Summer Reading

My childhood summers in Jordan were largely spent lost in a book—or three. Jordan in the seventies and eighties didn’t exactly present a wealth of things for kids to do, particularly for girls. Summers spent at home (and not visiting friends and family in the United States) were bookended with church camps at the beginning and a trip to Petra and Aqaba towards the end. In the middle, the days stretched hot and long and fairly unstructured. When my sister and I were younger, we had a membership to a pool where we were pretty much the only Americans in sight. As children, we got a lot of attention, mostly of the benign, friendly, or curious variety. When we approached adolescence, the attention shifted to a less savory kind, so we let the membership lapse. And so during the summer, we went to church, hung out with friends, did projects at home, and read, and read, and read.

Access to books pre-Kindle was always the challenge. Jordan didn’t have a great public library system, so the British Council’s small lending library was our first and primary source for books. We read the entire collection multiple times over; I can still picture where certain books sat on the shelves. Every once in a while, a local bookstore would carry a spurt of random books in English that my parents would buy. When we went to the United States, we always returned with at least one full suitcase dedicated to books, many of them picked up at used bookstores in the Bay Area. We were able to get some magazines locally, literary gems like Reader’s Digest and Good Housekeeping, which I also read and re-read in their entirety. Once I got over my early reading delay traumas (a story for another post), I read voraciously. My parents didn’t limit what we read from their books, so I devoured everything my mother had. My father’s taste ran more towards classical Arabic literature, of which I got my fill during the school year, so the summer was dedicated to fun reading. Reading was my primary exposure to English, outside of conversations with my family and some friends, and it was where I developed my vocabulary and grammar and some sense of how to write.

I looked forward with jittery anticipation to the first days of summer vacation when tests were done, I could sleep in, have a late breakfast, and then spend the day reading. I read for hours until I was dizzy and headachy, and then I kept reading some more. With daytime summer temperatures in the nineties and up, and no air-conditioning to be had in our hot apartments, it made sense to pursue activities with minimum physical exertion. We didn’t own a TV or telephone until my later elementary school years, so the habits of reading were set first before any other form of entertainment beckoned.

Reading remains my all-time favorite pastime, second only to eating. If I can combine reading AND eating, well, that’s just a little bit of heaven. When Dan takes the kids to visit his mother, I consider it the absolute height of luxury to get up in the morning, fix my breakfast, and read a book IN TOTAL SILENCE. I revel in the novelty of eating my bowl of oatmeal from start to finish, and drinking my tea while it is still hot, without a single interruption, lost in the world of the book I am reading.

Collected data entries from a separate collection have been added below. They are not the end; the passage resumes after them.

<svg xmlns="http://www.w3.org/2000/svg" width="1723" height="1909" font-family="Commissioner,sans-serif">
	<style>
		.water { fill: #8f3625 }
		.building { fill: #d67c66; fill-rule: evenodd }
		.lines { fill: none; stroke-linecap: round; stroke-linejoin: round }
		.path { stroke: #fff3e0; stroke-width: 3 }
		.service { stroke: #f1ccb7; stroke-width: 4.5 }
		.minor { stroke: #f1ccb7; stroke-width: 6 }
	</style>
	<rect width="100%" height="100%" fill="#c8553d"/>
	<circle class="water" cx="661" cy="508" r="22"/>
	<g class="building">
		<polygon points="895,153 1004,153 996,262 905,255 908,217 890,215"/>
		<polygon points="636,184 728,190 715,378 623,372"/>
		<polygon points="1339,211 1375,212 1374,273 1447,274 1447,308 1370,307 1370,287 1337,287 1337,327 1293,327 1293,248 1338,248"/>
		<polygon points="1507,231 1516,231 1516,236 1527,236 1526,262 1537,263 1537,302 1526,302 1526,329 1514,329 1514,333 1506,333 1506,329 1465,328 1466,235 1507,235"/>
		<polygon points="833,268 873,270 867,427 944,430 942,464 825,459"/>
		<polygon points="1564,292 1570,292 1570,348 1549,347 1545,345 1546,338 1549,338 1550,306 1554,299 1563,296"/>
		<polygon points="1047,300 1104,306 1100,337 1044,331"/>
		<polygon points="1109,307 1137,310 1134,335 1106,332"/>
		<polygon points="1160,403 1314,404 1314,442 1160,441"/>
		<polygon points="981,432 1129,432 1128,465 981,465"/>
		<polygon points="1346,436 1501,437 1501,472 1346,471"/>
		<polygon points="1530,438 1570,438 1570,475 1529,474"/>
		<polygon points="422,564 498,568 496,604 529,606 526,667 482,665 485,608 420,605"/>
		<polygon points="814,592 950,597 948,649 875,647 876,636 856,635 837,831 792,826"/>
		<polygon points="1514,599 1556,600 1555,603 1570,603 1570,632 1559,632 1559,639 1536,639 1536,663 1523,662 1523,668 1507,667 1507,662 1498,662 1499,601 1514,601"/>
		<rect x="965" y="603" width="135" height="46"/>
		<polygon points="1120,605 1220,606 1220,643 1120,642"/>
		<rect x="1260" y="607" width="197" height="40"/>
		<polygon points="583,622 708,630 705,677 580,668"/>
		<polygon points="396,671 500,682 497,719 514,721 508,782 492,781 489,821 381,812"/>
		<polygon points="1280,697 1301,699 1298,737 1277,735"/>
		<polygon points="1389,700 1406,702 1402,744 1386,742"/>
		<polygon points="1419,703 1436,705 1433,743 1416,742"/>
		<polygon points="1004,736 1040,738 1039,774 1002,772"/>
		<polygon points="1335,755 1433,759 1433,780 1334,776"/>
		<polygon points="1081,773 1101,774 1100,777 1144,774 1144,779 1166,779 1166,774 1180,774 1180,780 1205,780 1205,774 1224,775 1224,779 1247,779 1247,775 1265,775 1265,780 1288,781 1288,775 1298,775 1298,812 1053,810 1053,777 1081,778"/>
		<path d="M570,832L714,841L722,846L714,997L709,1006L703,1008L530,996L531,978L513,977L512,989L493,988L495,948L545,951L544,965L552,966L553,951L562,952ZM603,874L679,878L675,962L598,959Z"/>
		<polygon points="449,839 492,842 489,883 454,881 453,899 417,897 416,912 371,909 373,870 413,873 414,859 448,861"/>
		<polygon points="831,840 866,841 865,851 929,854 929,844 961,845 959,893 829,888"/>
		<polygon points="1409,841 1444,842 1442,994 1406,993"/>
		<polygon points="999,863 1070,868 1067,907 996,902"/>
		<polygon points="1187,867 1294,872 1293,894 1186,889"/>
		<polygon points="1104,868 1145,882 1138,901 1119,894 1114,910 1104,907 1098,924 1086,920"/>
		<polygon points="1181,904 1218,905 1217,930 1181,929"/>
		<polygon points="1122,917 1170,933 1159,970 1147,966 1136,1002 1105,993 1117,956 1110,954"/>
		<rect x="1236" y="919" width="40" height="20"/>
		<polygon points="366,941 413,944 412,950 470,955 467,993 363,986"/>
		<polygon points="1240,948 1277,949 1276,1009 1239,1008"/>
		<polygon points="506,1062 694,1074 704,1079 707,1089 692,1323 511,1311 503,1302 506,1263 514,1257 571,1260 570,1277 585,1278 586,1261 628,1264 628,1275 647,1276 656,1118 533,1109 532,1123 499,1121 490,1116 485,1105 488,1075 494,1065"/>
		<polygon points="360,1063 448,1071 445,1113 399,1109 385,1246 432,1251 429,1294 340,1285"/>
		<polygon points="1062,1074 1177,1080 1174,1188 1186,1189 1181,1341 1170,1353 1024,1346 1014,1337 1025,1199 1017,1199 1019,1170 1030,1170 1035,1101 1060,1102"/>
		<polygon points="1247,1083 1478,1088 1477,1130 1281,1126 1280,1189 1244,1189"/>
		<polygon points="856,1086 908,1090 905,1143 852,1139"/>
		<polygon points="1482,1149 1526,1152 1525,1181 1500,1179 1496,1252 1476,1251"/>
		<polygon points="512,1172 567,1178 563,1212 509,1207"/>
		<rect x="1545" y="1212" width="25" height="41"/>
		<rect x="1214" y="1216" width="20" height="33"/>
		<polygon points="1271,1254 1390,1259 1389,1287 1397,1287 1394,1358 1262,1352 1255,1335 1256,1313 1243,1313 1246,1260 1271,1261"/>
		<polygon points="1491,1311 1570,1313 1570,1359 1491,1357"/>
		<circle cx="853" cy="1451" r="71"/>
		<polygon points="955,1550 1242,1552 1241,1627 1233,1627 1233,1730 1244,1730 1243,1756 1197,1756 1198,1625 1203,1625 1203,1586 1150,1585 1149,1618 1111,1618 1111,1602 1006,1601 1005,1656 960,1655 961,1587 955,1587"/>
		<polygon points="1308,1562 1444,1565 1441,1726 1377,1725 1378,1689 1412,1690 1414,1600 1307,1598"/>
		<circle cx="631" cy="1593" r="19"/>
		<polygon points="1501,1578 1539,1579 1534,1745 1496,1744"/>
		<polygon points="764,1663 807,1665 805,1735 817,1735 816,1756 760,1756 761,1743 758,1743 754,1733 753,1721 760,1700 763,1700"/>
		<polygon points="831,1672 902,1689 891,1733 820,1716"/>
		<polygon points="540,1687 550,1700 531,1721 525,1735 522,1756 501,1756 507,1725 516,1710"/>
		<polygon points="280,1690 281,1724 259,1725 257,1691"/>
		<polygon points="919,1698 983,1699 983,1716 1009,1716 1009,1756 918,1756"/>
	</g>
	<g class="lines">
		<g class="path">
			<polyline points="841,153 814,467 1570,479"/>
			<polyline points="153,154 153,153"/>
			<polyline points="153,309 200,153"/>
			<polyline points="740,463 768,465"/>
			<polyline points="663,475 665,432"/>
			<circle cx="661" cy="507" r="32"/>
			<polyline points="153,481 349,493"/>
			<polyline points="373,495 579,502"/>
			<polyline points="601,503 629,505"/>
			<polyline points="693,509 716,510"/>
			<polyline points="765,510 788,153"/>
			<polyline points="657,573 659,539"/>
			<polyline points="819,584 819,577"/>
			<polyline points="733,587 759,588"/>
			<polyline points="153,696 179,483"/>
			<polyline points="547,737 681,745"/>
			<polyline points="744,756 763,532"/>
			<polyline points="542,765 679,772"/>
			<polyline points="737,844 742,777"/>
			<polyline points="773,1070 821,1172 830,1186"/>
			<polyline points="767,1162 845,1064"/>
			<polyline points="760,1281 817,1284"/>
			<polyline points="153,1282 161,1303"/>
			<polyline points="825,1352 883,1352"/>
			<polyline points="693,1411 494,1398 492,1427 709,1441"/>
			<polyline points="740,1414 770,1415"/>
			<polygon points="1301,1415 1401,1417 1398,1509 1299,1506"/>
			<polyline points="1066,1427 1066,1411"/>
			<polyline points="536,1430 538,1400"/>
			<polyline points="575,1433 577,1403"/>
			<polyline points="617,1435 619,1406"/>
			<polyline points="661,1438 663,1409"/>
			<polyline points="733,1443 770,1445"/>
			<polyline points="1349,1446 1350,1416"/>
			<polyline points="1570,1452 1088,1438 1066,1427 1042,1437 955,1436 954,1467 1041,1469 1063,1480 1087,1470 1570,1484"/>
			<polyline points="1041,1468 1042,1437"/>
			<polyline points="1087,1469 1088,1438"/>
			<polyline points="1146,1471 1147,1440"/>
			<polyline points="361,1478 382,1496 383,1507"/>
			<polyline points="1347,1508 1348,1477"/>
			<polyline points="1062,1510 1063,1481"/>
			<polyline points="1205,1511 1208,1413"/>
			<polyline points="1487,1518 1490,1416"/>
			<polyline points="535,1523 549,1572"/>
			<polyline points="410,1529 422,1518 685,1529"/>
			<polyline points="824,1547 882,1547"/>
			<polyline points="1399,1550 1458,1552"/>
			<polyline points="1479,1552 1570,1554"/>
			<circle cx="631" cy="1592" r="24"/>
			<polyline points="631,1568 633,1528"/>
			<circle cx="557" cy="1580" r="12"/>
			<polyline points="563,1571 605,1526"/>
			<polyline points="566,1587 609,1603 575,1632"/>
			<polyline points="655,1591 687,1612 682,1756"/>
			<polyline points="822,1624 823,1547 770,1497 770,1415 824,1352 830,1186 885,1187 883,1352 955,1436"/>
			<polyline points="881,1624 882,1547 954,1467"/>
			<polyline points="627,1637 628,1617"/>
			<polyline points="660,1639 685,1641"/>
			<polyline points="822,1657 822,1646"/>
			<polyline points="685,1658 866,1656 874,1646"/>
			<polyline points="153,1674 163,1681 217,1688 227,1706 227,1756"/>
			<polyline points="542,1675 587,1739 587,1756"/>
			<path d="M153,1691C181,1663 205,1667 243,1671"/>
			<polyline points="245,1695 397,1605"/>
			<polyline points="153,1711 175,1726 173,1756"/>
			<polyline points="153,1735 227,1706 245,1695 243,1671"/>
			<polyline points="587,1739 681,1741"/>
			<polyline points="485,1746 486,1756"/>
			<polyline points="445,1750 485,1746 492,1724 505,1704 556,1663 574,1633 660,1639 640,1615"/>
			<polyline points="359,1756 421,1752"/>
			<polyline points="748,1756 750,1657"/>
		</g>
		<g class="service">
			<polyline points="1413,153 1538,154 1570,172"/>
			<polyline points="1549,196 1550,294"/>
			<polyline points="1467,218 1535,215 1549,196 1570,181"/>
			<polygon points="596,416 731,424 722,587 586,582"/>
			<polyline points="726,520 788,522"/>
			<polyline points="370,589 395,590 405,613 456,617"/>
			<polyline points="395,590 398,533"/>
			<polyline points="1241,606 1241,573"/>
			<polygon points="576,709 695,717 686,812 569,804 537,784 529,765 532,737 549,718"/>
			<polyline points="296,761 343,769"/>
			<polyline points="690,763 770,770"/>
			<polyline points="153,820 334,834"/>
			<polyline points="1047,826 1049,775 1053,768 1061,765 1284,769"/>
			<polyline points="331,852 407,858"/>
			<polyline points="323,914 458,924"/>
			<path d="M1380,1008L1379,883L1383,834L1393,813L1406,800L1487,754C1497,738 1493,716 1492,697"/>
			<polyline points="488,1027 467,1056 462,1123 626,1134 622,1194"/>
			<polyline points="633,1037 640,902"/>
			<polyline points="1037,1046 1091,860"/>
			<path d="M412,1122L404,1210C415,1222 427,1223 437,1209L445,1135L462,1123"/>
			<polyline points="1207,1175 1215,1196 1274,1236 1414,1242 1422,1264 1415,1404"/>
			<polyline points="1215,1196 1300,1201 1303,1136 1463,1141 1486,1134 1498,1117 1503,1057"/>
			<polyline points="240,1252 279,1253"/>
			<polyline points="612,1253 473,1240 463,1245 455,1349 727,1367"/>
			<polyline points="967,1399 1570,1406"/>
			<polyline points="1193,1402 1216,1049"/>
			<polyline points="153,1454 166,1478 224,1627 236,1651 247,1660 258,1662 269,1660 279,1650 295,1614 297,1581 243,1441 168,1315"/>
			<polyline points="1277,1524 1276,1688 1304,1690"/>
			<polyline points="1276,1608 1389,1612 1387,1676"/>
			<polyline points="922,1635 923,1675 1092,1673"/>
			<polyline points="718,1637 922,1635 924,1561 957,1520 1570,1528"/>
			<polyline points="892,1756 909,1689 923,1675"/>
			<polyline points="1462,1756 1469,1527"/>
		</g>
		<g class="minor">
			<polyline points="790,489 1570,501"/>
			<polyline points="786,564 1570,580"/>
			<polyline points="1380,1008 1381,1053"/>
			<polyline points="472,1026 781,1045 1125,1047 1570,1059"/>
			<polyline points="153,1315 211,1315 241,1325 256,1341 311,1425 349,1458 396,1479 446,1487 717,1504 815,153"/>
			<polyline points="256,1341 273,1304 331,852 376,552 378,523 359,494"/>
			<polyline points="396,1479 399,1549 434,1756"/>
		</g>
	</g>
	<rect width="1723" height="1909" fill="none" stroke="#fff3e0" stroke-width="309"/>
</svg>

My reading tastes aren’t particularly highbrow. People sometimes assume because of my work as an editor that I read weighty classics or obscure literary fiction. I don’t. I love humor, travel, and food writing. Memoirs have always enticed me, as do good “beach reads.” Mysteries and thrillers—not so much. No science fiction or fantasy at all. I try to work in selections from my stack of New Yorkers periodically so that I can keep on top of what good writing looks like and figure out how the editors edit.

Somehow, even though I am a part-time working parent whose kids are out of school, I cling to this illusion that summer means more time for extended reading. I have three books going on my Kindle and a stack of books from the library, and I would like nothing better than to sit down and while away the hours reading them all. Unfortunately, my kids don’t share this passion, which utterly bewilders me. I have managed to implement a modest summer reading plan for them, and they have each gotten into some series of books that hold their attention. But thirty minutes during the day and thirty minutes at night is the extent of it. They have many other things that they would rather be doing, many of which involve me in some way. When they stop to read, I have to snatch those moments of quiet to get some work done, so my reading gets pushed aside.

Sadly, I can’t read in any moving vehicle, and I can only read in airplanes when there isn’t a whiff of turbulence and I am not dry-eyed and tired (when do those particular stars align??). That doesn’t work very well in the summer when increased car and air travel would naturally provide those times to read. But I still manage to sneak in snatches of reading here and there throughout the day. I read at breakfast when the kids are busy picking on each other and avoiding their food; I read while I cook, waiting for something to boil or finish roasting; I read while waiting for the kids at an activity; I read in doctors’ offices or other waiting rooms; and most glorious of all, I read when I go to bed at night. The end of my day is the highlight of my day. I climb into bed, check in with Dan, and then settle in with a book for as long as I want. I enter this other universe, lit by the halo of my reading light, or the glow of my Kindle screen, and it is very, very good.